I have an old Remington model 514 single shot .22 rifle that appears to be leaded pretty bad, it's hard for me to see it clearly. But the rifling isn't very sharp looking, although I think it's fine, I'm the 2nd owner - my brother handed it down to me when I was 10.

Anyway, I want to clean it out. Will this Chore Boy trick work, or is the bore too small? I'm open for suggestions! Someone recommended M-Pro7 bore cleaning gel, but I'll have to order it. I do have a Chore Boy stainless pad, also have peroxide and vinegar. Just need experienced advice.

Thank you!
 
Super Grex used to eliminate leading with undersized or too hard lead bullets, but is discontinued and I do not know if fillers like PSB will work or not. I have some, but haven't tried it for this.

Home made wax gas checks would not only eliminate leading, but blow heavy leading out in a handful of shots and leave a squeaky clean bore, but they are a pain to load. They do work outstandingly though.
 
Super Grex I can get.

Commercial wax gas checks or wads seem scarce.

Found your reference on wax gas checks of 2011.
If paraffin will work, I can give it a try.
 
All copper chore boy or copper wool gets lead out very easily.
The only leading I have ever gotten from moly-koted bullets was if the coating was damaged during bullet seating and crimping.
When I get leading with commercial lead bullets, that are always too hard, I simply give them a light tumble lube in Lee Liquid Alox and the leading is gone.
Where is the leading in the barrel? Where it is will tell you the most likely reason for the leading.
 
Just as a wild idea, have you try pre-lubing your bore with moly grease? With the bore free of fouling, put some moly grease like the Lubriplate used with the M1 and M14 on a patch, and rub it in until the patch comes out black and the bore looks shiny. It may be that the small amount of lubrication on your moly'ed bullets is just running out before it can coat the bare steel.

To at least be able to use up these bullets, adding some conventional lubrication is worth trying. Dental wax for doing impressions for caps and bridges comes in thin sheets, you just charge the case with powder then push the case mouth through the sheet to cut out a wad.

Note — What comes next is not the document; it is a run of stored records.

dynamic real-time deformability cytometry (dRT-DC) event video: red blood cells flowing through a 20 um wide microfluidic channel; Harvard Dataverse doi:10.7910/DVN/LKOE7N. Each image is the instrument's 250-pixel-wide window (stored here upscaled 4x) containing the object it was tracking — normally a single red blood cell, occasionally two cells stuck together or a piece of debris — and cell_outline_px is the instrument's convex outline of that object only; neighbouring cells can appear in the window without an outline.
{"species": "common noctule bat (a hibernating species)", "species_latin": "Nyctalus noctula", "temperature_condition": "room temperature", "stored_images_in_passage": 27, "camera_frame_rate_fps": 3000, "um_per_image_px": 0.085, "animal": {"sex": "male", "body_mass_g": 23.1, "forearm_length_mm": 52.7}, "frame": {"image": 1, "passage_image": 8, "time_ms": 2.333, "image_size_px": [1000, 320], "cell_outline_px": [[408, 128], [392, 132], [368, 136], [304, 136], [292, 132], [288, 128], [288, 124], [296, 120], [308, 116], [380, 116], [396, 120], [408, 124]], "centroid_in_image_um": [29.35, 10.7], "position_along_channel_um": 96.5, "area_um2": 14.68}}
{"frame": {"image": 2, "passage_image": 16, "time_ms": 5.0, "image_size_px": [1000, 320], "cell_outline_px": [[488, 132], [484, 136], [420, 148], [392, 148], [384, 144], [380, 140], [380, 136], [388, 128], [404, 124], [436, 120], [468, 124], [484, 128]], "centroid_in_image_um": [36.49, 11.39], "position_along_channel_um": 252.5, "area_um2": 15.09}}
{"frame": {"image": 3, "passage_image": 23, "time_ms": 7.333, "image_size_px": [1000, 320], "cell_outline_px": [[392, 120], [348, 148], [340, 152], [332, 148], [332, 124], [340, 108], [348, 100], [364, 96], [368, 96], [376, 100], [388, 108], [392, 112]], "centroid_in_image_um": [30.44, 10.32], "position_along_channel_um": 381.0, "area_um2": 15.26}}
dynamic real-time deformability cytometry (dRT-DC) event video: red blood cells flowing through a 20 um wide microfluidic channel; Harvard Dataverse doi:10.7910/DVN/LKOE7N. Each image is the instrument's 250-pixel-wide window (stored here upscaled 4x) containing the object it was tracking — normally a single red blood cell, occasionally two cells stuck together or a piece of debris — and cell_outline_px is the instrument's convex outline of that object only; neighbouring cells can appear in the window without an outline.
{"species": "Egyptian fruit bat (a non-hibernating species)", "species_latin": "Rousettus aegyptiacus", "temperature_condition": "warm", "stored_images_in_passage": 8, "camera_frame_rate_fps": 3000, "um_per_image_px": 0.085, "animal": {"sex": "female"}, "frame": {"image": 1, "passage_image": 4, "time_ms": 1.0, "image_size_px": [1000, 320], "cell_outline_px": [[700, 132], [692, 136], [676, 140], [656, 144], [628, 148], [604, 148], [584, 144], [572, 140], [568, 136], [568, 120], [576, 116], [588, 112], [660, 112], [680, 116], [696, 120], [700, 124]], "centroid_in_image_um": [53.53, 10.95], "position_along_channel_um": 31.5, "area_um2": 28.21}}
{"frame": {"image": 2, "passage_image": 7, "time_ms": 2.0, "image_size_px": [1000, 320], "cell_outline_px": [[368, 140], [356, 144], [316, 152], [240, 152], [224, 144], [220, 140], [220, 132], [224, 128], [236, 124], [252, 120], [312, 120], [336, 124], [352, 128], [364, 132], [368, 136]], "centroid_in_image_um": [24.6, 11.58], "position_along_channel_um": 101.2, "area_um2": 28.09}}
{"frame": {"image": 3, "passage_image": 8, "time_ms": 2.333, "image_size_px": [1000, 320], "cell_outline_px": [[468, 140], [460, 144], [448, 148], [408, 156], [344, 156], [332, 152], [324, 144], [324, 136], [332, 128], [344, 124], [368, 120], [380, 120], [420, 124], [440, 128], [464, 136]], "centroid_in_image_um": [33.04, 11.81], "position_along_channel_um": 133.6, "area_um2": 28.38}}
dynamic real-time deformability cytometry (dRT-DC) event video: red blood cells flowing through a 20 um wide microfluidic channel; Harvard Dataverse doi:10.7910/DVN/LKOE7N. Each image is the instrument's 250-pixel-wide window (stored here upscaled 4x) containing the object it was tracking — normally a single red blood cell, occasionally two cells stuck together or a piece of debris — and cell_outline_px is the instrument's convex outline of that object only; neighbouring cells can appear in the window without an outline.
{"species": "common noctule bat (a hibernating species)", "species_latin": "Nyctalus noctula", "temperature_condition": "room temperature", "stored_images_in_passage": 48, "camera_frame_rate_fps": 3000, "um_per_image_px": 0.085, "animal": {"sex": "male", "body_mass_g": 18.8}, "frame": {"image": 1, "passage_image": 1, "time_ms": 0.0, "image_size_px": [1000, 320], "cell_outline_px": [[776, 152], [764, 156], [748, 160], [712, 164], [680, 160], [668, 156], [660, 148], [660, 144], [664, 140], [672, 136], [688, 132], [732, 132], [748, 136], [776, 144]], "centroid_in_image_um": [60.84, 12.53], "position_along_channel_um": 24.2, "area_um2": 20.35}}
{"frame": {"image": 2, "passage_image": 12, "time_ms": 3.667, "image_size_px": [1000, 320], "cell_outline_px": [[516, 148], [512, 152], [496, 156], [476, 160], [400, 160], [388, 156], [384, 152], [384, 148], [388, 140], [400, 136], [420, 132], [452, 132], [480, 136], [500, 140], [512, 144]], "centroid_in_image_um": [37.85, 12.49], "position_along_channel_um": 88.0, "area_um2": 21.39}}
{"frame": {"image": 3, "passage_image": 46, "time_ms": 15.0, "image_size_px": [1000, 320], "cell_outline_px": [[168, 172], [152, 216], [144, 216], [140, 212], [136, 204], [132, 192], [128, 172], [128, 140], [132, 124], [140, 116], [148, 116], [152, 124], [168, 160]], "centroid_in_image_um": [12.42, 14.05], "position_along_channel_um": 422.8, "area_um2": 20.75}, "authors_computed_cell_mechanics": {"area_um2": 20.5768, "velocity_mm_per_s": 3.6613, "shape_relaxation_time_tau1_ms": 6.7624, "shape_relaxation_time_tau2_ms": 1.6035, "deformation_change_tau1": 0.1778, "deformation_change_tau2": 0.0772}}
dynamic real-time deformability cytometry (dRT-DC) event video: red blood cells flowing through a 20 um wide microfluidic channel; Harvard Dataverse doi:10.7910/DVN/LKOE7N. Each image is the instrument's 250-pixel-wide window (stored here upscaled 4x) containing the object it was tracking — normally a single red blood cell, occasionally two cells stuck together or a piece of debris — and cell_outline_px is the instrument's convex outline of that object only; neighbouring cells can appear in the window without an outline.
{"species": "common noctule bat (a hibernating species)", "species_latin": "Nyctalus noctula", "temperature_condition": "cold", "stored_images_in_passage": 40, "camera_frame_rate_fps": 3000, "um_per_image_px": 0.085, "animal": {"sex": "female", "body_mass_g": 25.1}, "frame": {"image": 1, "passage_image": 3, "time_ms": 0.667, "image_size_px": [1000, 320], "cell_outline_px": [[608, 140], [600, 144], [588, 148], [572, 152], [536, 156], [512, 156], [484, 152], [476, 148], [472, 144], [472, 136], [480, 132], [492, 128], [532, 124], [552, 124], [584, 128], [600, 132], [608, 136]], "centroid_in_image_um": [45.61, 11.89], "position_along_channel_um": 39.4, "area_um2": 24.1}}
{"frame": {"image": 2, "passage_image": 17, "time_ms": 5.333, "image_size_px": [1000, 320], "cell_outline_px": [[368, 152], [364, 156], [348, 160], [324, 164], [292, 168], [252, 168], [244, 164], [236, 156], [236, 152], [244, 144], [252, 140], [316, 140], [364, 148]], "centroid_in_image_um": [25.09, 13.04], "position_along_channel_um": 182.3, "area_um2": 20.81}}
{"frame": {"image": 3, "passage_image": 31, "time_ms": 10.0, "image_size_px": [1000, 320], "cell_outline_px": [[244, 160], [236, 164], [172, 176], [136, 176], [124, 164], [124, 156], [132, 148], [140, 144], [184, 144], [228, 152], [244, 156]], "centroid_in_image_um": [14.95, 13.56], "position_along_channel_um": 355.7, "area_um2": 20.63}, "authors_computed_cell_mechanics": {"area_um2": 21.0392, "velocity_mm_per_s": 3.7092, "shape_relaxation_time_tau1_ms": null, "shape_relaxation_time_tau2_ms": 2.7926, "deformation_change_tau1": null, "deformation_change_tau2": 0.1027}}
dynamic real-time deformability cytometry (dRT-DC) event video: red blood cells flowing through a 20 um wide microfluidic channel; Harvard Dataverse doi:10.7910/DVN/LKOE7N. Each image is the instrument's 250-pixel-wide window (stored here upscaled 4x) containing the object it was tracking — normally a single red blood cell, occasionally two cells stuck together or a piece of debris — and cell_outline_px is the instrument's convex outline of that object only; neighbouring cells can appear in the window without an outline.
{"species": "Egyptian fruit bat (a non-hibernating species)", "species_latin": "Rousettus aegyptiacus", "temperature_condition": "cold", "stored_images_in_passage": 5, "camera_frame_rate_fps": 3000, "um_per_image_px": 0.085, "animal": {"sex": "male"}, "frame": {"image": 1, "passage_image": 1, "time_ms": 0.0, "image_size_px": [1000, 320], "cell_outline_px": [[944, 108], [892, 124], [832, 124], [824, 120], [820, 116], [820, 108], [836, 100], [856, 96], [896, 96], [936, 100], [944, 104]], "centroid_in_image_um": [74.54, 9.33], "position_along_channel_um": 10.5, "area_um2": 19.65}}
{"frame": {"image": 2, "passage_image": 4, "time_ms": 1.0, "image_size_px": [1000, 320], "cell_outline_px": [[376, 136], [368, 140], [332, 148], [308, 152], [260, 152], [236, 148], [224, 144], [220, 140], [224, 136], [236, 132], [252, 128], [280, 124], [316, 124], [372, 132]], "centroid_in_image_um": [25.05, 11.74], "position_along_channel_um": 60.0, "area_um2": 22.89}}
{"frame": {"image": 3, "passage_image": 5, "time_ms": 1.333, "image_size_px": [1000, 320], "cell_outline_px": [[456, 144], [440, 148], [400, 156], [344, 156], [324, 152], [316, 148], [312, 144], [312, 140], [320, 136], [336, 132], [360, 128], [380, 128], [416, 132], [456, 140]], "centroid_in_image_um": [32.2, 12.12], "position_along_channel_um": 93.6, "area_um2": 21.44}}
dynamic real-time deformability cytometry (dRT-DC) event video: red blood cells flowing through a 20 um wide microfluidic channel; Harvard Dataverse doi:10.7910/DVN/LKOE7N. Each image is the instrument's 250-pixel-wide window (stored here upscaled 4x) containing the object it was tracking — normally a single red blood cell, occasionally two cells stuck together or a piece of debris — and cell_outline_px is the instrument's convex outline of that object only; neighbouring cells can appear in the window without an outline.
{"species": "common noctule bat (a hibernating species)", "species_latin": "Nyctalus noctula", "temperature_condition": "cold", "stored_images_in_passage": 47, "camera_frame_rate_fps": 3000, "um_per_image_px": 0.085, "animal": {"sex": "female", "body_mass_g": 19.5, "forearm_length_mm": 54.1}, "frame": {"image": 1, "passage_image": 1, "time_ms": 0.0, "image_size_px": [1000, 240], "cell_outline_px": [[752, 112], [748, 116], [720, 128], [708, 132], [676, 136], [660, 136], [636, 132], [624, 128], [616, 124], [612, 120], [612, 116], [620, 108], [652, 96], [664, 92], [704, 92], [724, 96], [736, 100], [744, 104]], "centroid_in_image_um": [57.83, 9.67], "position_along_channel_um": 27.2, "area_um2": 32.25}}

In the olden days, there was a product known as the IPCO grease wad, which came in sheets of several thicknesses for various amounts of lubrication. The material was a very stiff grease loaded with colloidal graphite, and was extremely effective with both cast and jacketed bullets in eliminating fouling. Sadly long out of production, I don't know if the special grade of graphite is even available anymore.
 
My dentist is a hunter, I will hit him up for some impression wax.

I've read in the old books about the Ipco graphite wads. Ken Waters once wrote that he had to talk a .220 Swift shooter into 1. trimming his brass and 1. stop using graphite wads which were then alleged to reduce throat erosion from hot loads.

The Internet Expertise is that trying to blow leading out with jacketed bullets will either just iron the lead down harder or blow up the barrel. I am going to try some now that Chore Boy has gotten the most of the lead out. It would not be a problem to carry some jacketed as Barney Bullets which would lead to shooting 50-10% jacketed, balance coated lead.
 
I used to use Chore Boy solid copper but it got too hard to find unless you order online so I simplified. I just use a sharp bit, [not a chisel bit] and drill into copper pipe, sometimes slow speeds work best to get the long curly strands of copper. Its works for me and lowes sells plenty of 3/4 in. pipe. ;)
 
Sam and Jaxondog,
Check out Walgreens or your local Ace Hardware store. I bought the Pure Copper Chore Boy at Walgreens and both medium and fine Bronze Wool at a local Ace (either works, but the medium lasts longer, maybe coarse would have been even better). I've been looking at dollar stores and have only found copper plated steel scouring pads there.

Anyway, once you get a package, you are good to go for many years.